EghtesadOnline: Crude oil and gas condensate loading from Iranian oil terminals, namely Kharg in the Persian Gulf, increased 12% to 1.70 million barrels per day in March, the highest since last October.
"Major buyers are picking bigger volumes before the latest US sanctions waivers expire in early May," ISNA quoted shipping sources as saying.
According to the news agency, oil exports plunged under the US restrictions announced last May. Nonetheless, levels recovered to some extent in March. The National Iranian Oil Company exported close to 2.6 million bpd last May.
Exports are likely to decline again in the coming months if the US mounts pressure on the main oil buyers including China, India, Japan, South Korea, Turkey and Greece, according to Financial Tribune.
Most market observers including Sara Vakshouri, president of SVB Energy International in Washington DC, expect at least four of Iran's top crude and condensate buyers -- China, India, Turkey and South Korea -- to get extension of US waivers.

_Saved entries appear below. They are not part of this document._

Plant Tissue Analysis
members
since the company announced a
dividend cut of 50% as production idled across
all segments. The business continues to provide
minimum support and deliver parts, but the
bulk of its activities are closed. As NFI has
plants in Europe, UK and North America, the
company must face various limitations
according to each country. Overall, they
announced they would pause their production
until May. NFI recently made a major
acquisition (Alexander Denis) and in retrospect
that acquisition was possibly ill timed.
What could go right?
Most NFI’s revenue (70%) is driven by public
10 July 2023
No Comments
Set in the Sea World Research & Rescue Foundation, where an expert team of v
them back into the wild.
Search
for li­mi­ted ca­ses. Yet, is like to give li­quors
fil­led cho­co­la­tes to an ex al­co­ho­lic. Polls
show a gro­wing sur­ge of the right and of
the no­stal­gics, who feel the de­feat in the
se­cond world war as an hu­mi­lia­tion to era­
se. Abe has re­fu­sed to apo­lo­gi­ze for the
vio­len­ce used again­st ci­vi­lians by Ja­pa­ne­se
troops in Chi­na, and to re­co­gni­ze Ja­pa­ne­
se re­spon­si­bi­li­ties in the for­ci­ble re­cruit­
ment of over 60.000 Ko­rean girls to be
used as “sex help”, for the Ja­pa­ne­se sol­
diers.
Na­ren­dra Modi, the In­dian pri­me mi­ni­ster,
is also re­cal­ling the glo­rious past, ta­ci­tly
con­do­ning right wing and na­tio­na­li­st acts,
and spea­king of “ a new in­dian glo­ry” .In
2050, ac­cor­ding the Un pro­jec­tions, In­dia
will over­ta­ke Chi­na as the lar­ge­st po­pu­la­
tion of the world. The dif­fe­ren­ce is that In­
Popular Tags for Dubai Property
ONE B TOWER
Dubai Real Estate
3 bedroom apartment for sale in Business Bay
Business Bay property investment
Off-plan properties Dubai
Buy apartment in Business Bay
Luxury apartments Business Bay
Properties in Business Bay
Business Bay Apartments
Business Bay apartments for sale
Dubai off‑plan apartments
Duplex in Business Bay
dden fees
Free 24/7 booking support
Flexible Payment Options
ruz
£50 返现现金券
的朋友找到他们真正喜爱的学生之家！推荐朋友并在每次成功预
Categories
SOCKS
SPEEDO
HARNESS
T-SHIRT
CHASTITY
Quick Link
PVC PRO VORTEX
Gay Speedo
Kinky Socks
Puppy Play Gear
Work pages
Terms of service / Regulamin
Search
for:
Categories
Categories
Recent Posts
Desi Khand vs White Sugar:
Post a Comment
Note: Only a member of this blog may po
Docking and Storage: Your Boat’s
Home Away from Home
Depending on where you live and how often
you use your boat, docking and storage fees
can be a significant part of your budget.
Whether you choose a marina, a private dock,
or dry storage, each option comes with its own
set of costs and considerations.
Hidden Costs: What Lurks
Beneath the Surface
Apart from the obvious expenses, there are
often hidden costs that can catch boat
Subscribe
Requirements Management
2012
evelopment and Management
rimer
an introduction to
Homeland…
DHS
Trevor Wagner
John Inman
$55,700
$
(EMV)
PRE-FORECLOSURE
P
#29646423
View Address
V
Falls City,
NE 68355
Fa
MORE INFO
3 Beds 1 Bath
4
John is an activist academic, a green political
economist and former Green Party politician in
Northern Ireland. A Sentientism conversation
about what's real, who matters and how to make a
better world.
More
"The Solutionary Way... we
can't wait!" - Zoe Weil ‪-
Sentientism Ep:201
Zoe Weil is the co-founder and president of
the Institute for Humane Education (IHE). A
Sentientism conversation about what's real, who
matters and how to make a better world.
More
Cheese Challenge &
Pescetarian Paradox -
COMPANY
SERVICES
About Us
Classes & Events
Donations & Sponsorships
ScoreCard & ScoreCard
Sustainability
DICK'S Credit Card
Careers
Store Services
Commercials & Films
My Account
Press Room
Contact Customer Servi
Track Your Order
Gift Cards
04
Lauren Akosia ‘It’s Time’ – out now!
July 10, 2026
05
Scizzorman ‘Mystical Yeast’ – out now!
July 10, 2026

"They are likely to be granted one, although exemptions for Italy, Greece, Japan and Taiwan are bound to halt," ISNA reported.
The US administration seems to be committed to "zeroing out" Iranian oil exports, but energy analysts remain skeptical that exports would fall to this figure.
"We do not see Iran oil exports to reach zero. Such a scenario will pose real threats against the security of oil flow from the Persian Gulf," said Vakshouri. She did not elaborate.
She estimated Iran's oil exports to average 470,000-500,000 bpd if only China, India and Turkey receive exemptions. "If Japan and South Korea also succeed to receive Iran oil import waivers, Iran oil export may amount to 670,000-850,000 bpd," she added.
Data from Ursa, a geospatial analytics startup, which tracks oil inventories using satellite data, shows that Iran's crude inventories have fallen by almost 25% since early January, led by Kharg Island, the country's main export terminal, which witnessed a 30% fall in March.
Iran produced 2.69 million bpd of crude in March, according to the recent S&P Global Platts OPEC Survey, a fall of 280,000 bpd from November.
India received a US waiver to continue buying Iranian oil, at a rate of around 300,000 bpd. Although not all Indian refiners continued purchases, India used up its 300,000 bpd quota allowed under the exemption.
According to data obtained by Reuters, India’s imports of Iranian oil jumped to 405,000 bpd in March up 56% from a month earlier.
India is not booking Iranian oil in May as refiners are waiting for more clarity from the US on whether India will get its sanctions waiver extended.